“Over” was short for “over to you” indicating that it’s your turn to talk on a short wave radio or walkie-talkie (or any half duplex comm tech for you nerds out there). Smart speakers are super cool and a step forward in voice – but they’re still half duplex, klunky, unnatural voice interfaces. We’ll all look back one day and remember how quaint today’s smart speakers were – like we remember morse code, tape players, and VCRs. Try turn-taking a face-to-face conversation or conference call sometime, and you’ll get a feel for what smart speakers, and all voice interfaces for that matter, are missing out on.
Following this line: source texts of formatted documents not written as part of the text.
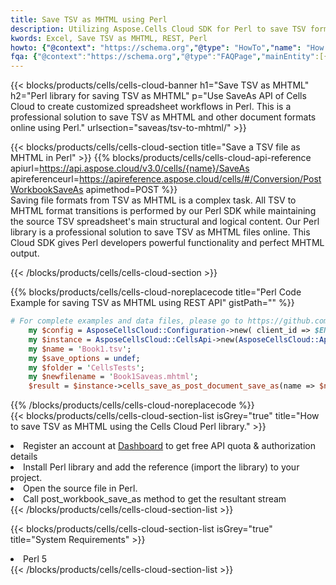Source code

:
 ```yaml
---
title: Save TSV as MHTML using Perl 
description: Utilizing Aspose.Cells Cloud SDK for Perl to save TSV format file as MHTML format file. 
kwords: Excel, Save TSV as MHTML, REST, Perl
howto: {"@context": "https://schema.org","@type": "HowTo","name": "How to save TSV as MHTML using the Cells Cloud Perl library.","description": "How to save TSV as MHTML using the Cells Cloud Perl library.","image": {"@type": "ImageObject"},"url": "/perl/saveas/tsv-to-mhtml/","step": [{ "@type": "HowToStep","name": "How to save TSV as MHTML using the Cells Cloud Perl library. step 1", "image": {"@type": "ImageObject",},"url": "/perl/saveas/tsv-to-mhtml/","text": "Register an account at <a href='https://dashboard.aspose.cloud/'>Dashboard</a> to get free API quota & authorization details",},{ "@type": "HowToStep","name": "How to save TSV as MHTML using the Cells Cloud Perl library. step 1", "image": {"@type": "ImageObject",},"url": "/perl/saveas/tsv-to-mhtml/","text": "Install Perl library and add the reference (import the library) to your project.",},{ "@type": "HowToStep","name": "How to save TSV as MHTML using the Cells Cloud Perl library. step 1", "image": {"@type": "ImageObject",},"url": "/perl/saveas/tsv-to-mhtml/","text": "Open the source file in Perl.",},{ "@type": "HowToStep","name": "How to save TSV as MHTML using the Cells Cloud Perl library. step 1", "image": {"@type": "ImageObject",},"url": "/perl/saveas/tsv-to-mhtml/","text": "Call post_workbook_save_as method to get the resultant stream",}, ],"supply": {"@type": "HowToSupply","name": "document"},"tool": [{"@type": "HowToTool","name": "VIM, Visual Studio Code, Eclipse"},{"@type": "HowToTool","name": "Aspose Cells"}],"totalTime": "PT6M"}
fqa: {"@context":"https://schema.org","@type":"FAQPage","mainEntity":[{"@type":"Question","name":"Why save file as other formats file in C# using REST API?","acceptedAnswer":{"@type":"Answer","text":"Documents are encoded in many ways, and some files may be incompatible with the software you use. To open and read such files, just save them as appropriate file formats.<br/><ol><li>Install .NET SDK and add the reference (import the library) to your project.</li><li>Open the source file in C# using REST API.</li><li>Call the PostWorkbookSaveAsRequest() method, passing an output filename with required extension.</li><li>Get the result of save as a separate file.</li></ol>"}},{"@type":"Question","name":"What file formats can I save as with your C# library?","acceptedAnswer":{"@type":"Answer","text":"We support a variety of file formats for conversion using .NET library, including XLSX, Excel, xls , PDF, CSV, HTML, Markdown, XML, PNG, JPG, TIFF, Json, TXT and many more."}},{"@type":"Question","name":"What is the maximum allowed file size for conversion using this .NET library?","acceptedAnswer":{"@type":"Answer","text":"There are no file size limits for format conversions using .NET library."}}]}
---
```



{{< blocks/products/cells/cells-cloud-banner h1="Save TSV as MHTML" h2="Perl library for saving TSV as MHTML" p="Use SaveAs API of Cells Cloud to create customized spreadsheet workflows in Perl. This is a professional solution to save TSV as MHTML and other document formats online using Perl." urlsection="saveas/tsv-to-mhtml/" >}}

{{< blocks/products/cells/cells-cloud-section  title="Save a TSV file as MHTML in Perl" >}}
{{% blocks/products/cells/cells-cloud-api-reference  apiurl=https://api.aspose.cloud/v3.0/cells/{name}/SaveAs  apireferenceurl=https://apireference.aspose.cloud/cells/#/Conversion/PostWorkbookSaveAs  apimethod=POST %}}
<br/>
Saving file formats from TSV as MHTML is a complex task. All TSV to MHTML format transitions is performed by our Perl SDK while maintaining the source TSV spreadsheet's main structural and logical content. Our Perl library is a professional solution to save TSV as MHTML files online. This Cloud SDK gives Perl developers powerful functionality and perfect MHTML output.

{{< /blocks/products/cells/cells-cloud-section >}}

{{% blocks/products/cells/cells-cloud-noreplacecode title="Perl Code Example for saving TSV as MHTML using REST API" gistPath="" %}}
  
```perl
# For complete examples and data files, please go to https://github.com/aspose-cells-cloud/aspose-cells-cloud-perl/
    my $config = AsposeCellsCloud::Configuration->new( client_id => $ENV{'ProductClientId'}, client_secret => $ENV{'ProductClientSecret'});
    my $instance = AsposeCellsCloud::CellsApi->new(AsposeCellsCloud::ApiClient->new( $config));
    my $name = 'Book1.tsv';
    my $save_options = undef;
    my $folder = 'CellsTests';
    my $newfilename = 'Book1Saveas.mhtml';
    $result = $instance->cells_save_as_post_document_save_as(name => $name,save_options => $save_options, newfilename => $newfilename, folder => $folder);
```
  
{{% /blocks/products/cells/cells-cloud-noreplacecode  %}}
<br/>
{{< blocks/products/cells/cells-cloud-section-list isGrey="true"  title="How to save TSV as MHTML using the Cells Cloud Perl library." >}}
<li>Register an account at <a href="https://dashboard.aspose.cloud/">Dashboard</a> to get free API quota & authorization details</li>
<li>Install Perl library and add the reference (import the library) to your project.</li>
<li>Open the source file in Perl.</li>
<li>Call post_workbook_save_as method to get the resultant stream</li>
{{< /blocks/products/cells/cells-cloud-section-list >}}

{{< blocks/products/cells/cells-cloud-section-list isGrey="true"  title="System Requirements" >}}
<li>Perl 5</li>
{{< /blocks/products/cells/cells-cloud-section-list >}}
There’s a whole field of study around the protocols and rules of human conversation called “Pragmatics” that study how humans interact one to one, one to many and many-to-many.
For example – I’ll say, “Alexa, play ‘Fool in the Rain’ by Led Zeppelin on Spotify,” and wait the requisite three seconds of silence so Alexa knows I’m done talking (might be easier to just say “over”). Then Alexa says, “I’m sorry, I can’t find ‘Fool in the Rain’ by Led Zeppelin on Spotify.” I’ll remember I cancelled Spotify and try to correct myself by speaking over Alexa, “No, play it on Amazon Music.” It’s natural to do this – a person wouldn’t miss a beat having the same conversation.
In addition to the half duplex limitation, Alexa also can’t understand multiple speakers. Even the best user interfaces today employ turn-taking to manage the conversations and don’t work at all with more than two speakers in a conversation. For example, if my children interrupt Alexa while she’s playing “Fool in the Rain” and ask her to play “Space Unicorn“, a song that can make you insane after hearing it for the 400th time, I typically respond by shouting, “Laa Laa Laa Laa!!” to confuse Alexa and keep her playing good music.
Managing the turn-taking in a conversation with multiple speakers is no simple task. It requires that you listen while you talk and also respond to visual queues (in a face-to-face conversation). For example, Japanese speakers often produce back-channel expressions such as un or sō while their partner is speaking. They also tend to mark the end of their own utterances with sentence-final particles and produce vertical head movements near the end of their partner’s utterances. See Turn-taking – Wikipedia for a long description of the complexity. The listen-and-talk problem gets exponentially worse when you add more speakers. A bot will need to know whether it’s having a friendly conversation and should wait until the person is done talking, or if the bot is arguing and should cut into the rant.
Recognizing these short-comings is the first step in over-coming them. Nuance R&D is working on these problems and others to transform the way people interface with technology.